Extrait du document:
Un brin d'histoire

Fiers de nos ancêtres, dégustons un produit patrimonial, une vraie page d’histoire!

L’histoire du fromage

1635
L’histoire du fromage de l’isle d’Orléans débute quand les premières familles à s’établir sur l’île se sont mises à fabriquer leur fromage à partir d’un procédé ancestral rapporté de l’ancienne Champagne en France, dans les Départements de l’Aube et de l’Yonne. Dans une monographie écrite par J.C. Chapais, en 1911, on peut lire que le système de fabrication de ce fromage domestique se rapproche, sur plusieurs points essentiels, de celle du Soumaintrain, produit de la vallée de l’Armance.

Tâches à accomplir:
a. D’après le passage sur l’histoire du fromage, de quelle région de France provient le procédé ancestral de fabrication ?
b. Dans le passage sur l’histoire du fromage, résumez en deux phrases le paragraphe qui commence par « L’histoire du fromage de l’isle d’Orléans débute » en conservant ses faits principaux.
c. Extrayez du passage sur l’histoire du fromage le segment qui commence par « Fiers de nos » et se poursuit jusqu’à « vallée de l’Armance. ».

(Entrées tirées d’une collection)

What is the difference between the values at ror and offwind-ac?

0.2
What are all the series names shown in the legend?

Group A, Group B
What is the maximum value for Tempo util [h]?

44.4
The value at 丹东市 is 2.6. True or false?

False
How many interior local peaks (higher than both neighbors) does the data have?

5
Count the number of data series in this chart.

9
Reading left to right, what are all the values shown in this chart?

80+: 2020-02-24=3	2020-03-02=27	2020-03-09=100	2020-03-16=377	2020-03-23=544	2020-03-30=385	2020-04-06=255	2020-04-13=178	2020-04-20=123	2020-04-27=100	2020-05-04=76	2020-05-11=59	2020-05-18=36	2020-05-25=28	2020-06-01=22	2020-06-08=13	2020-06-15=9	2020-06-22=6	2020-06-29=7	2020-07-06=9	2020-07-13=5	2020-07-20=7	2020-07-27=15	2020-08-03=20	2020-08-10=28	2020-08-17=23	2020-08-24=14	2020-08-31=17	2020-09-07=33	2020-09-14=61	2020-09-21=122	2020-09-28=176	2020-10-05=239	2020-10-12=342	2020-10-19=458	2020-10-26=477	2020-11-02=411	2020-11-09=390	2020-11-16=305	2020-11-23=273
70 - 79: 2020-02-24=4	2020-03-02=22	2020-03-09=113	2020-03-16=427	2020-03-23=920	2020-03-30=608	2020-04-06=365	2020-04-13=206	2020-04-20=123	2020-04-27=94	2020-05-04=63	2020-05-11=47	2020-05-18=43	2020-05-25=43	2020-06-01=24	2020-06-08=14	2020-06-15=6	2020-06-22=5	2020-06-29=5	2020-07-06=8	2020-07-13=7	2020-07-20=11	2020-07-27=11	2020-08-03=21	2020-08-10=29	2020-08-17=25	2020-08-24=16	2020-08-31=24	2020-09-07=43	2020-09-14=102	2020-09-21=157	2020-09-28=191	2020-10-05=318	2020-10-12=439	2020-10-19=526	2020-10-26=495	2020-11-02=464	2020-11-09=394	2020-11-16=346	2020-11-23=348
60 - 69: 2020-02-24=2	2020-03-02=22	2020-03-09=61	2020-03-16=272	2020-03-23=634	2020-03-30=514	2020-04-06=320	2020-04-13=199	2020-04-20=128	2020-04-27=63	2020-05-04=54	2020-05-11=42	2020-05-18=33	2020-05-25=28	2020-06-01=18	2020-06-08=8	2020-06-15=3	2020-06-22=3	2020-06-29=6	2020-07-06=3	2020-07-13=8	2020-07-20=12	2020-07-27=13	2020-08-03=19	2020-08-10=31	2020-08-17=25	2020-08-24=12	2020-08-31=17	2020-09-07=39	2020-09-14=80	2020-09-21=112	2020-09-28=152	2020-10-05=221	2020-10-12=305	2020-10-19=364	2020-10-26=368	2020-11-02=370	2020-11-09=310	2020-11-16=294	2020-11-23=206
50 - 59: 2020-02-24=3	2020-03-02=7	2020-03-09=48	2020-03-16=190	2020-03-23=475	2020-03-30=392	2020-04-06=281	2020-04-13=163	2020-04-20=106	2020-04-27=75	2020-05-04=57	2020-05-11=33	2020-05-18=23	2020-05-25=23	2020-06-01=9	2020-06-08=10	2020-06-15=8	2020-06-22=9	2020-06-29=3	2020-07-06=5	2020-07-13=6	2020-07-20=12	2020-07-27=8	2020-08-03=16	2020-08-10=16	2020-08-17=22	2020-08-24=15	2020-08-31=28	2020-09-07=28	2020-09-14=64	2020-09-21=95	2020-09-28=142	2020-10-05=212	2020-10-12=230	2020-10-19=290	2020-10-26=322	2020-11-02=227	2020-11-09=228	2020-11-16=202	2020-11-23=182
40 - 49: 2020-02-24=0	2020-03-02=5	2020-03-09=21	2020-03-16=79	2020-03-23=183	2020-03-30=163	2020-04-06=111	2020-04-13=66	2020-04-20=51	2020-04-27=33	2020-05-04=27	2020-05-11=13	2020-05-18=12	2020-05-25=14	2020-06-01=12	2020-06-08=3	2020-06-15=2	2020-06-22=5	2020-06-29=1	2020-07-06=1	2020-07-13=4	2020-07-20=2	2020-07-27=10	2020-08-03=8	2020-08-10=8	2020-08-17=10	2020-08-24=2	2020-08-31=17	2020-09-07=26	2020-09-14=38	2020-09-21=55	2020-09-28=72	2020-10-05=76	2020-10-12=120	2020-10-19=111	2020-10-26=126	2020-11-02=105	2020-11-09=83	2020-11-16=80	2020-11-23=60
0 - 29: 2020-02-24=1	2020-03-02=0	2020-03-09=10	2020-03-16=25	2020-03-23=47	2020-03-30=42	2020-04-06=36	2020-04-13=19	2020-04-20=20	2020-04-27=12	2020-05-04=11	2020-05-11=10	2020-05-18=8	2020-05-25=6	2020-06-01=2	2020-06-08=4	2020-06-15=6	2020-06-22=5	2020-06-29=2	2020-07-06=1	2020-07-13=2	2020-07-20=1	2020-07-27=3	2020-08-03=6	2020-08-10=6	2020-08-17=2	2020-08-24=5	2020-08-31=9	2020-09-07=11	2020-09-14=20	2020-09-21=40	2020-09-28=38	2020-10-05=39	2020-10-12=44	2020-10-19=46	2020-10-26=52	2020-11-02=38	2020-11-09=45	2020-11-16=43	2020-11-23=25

Liste des réponses:
a. De l’ancienne Champagne, dans les départements de l’Aube et de l’Yonne.

b. Le fromage de l’isle d’Orléans naît lorsque les premières familles établies sur l’île le fabriquent selon un procédé ancestral venu de l’ancienne Champagne (Aube et Yonne). En 1911, une monographie de J.C. Chapais indique que sa fabrication se rapproche, sur plusieurs points essentiels, de celle du Soumaintrain, produit de la vallée de l’Armance.

c.
Fiers de nos ancêtres, dégustons un produit patrimonial, une vraie page d’histoire!

L’histoire du fromage

1635
L’histoire du fromage de l’isle d’Orléans débute quand les premières familles à s’établir sur l’île se sont mises à fabriquer leur fromage à partir d’un procédé ancestral rapporté de l’ancienne Champagne en France, dans les Départements de l’Aube et de l’Yonne. Dans une monographie écrite par J.C. Chapais, en 1911, on peut lire que le système de fabrication de ce fromage domestique se rapproche, sur plusieurs points essentiels, de celle du Soumaintrain, produit de la vallée de l’Armance.